**Text passage**
Doughnut Workshop with Glasgow City Councillors

GALLANT’s City Portrait team held a Doughnut workshop with Glasgow’s elected politicians

Summary written by Annika Hjelmskog, Research Associate for Glasgow's City Portrait






GALLANT’s City Portrait team held a Doughnut workshop with Glasgow City Councillors on 26 October 2022.
 

The event was designed to spark discussion between Glasgow’s elected politicians and our researchers about how Glasgow can become a ‘Thriving City’, in support of its COP26 legacy ambitions toward a just and sustainable future in partnership with C40 Cities. We shared some of our desk-based research with the participants, on Glasgow’s current social and ecological wellbeing targets and indicators, to show where our biggest challenges exist, as well as some of our largest opportunities. 

We were thrilled to be joined by Kate Raworth and Leonora Grcheva from the Doughnut Economics Action Lab (DEAL). Kate, the author of Doughnut Economics, introduced the principles of the local doughnut framework to the room. We heard about the difficult but essential balance that a thriving society must strike, between improving social wellbeing and maintaining the health of the planet.

**Explore the material**
1. According to the workshop summary, on what date did the City Portrait team hold its Doughnut workshop with Glasgow City Councillors?
2. Continue the summary of the Glasgow Doughnut workshop from its last sentence.

**Recorded data**

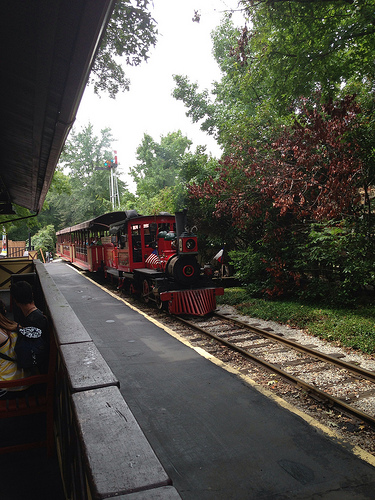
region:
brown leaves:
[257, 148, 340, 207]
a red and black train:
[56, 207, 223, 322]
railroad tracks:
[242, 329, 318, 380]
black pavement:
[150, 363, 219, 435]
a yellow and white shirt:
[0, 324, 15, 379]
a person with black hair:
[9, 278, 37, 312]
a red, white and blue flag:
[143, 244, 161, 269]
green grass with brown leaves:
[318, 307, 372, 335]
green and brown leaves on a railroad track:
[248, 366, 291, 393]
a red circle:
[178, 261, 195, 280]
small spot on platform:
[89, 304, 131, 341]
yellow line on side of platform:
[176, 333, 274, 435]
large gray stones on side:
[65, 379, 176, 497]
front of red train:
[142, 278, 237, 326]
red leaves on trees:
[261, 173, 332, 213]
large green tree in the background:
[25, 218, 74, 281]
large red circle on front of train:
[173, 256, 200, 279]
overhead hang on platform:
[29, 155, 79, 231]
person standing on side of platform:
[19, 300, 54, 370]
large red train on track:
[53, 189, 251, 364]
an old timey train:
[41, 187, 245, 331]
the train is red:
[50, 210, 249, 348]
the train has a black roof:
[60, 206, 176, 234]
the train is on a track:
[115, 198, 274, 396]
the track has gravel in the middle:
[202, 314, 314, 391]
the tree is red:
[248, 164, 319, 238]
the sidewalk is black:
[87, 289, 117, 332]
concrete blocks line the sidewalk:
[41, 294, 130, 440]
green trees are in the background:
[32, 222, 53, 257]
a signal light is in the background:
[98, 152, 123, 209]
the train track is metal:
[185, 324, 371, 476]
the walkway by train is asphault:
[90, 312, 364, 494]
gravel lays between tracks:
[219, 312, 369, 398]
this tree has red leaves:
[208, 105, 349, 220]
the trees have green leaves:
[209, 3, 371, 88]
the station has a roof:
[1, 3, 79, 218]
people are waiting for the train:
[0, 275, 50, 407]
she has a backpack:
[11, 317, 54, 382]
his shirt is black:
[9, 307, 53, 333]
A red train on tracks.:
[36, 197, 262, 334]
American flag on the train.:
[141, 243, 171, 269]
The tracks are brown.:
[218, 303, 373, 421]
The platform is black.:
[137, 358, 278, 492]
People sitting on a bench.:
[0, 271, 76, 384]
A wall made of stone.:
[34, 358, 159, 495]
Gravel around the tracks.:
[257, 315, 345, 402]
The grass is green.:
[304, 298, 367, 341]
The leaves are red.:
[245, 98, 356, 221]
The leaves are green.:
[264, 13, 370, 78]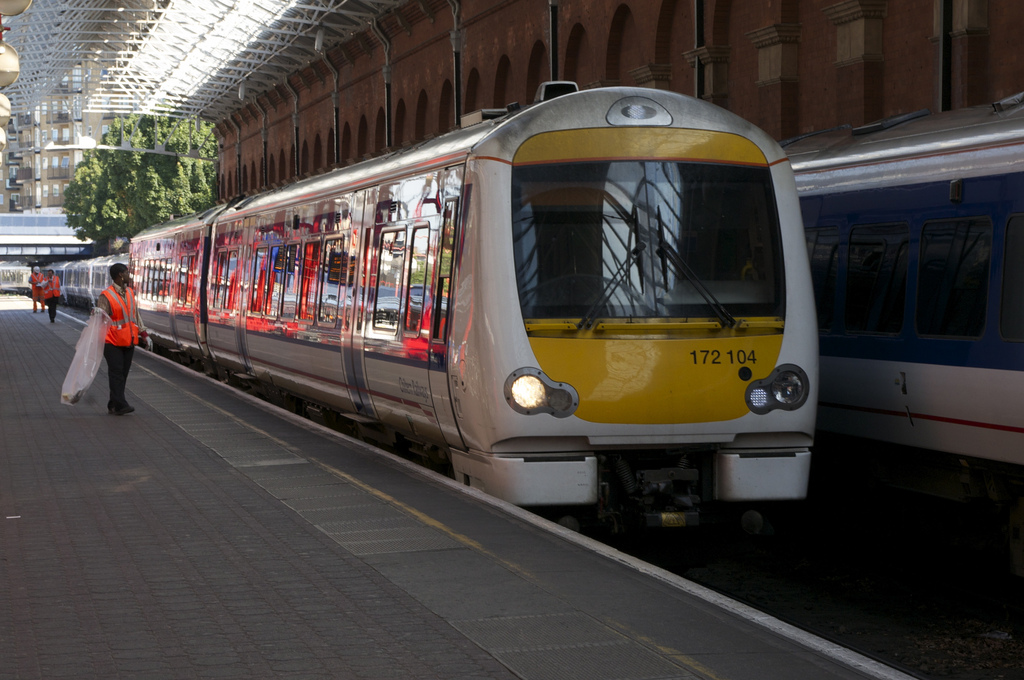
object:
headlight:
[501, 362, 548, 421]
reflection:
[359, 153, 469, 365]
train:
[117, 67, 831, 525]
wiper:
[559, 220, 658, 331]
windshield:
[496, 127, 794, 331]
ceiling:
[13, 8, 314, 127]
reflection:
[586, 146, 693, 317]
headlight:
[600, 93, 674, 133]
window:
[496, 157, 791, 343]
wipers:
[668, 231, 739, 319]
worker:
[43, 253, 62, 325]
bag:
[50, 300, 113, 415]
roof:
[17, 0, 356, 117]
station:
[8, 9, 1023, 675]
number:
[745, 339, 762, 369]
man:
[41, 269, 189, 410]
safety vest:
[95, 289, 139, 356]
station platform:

**Answers for this exercise**
1. 26 October 2022

2.
Leonora, the Cities and Regions Lead at DEAL, shared international examples and learning from cities that are working to implement Doughnut Economics principles at the city scale. We heard about Amsterdam’s progress towards a Circular Economy, Barcelona’s engagement with citizens for Doughnut-oriented policy development, and Nanaimo’s use of the Doughnut as a unifying, guiding framework for their council. 

The presentations from Kate and Leonora can be viewed here.  



We asked participants to think about how the doughnut concepts apply to Glasgow, and what we would need to make happen in order for Glasgow to ‘get into the Doughnut’ – the fair and just space between human needs and planetary health. In groups, we thought about the City Portrait’s four lenses: local-social, local-ecological, global-ecological and global-social. Each lens comes with its own important dimensions, and our four groups proposed hopes and ambitions for a Glasgow that might be described as ‘thriving’ in each lens.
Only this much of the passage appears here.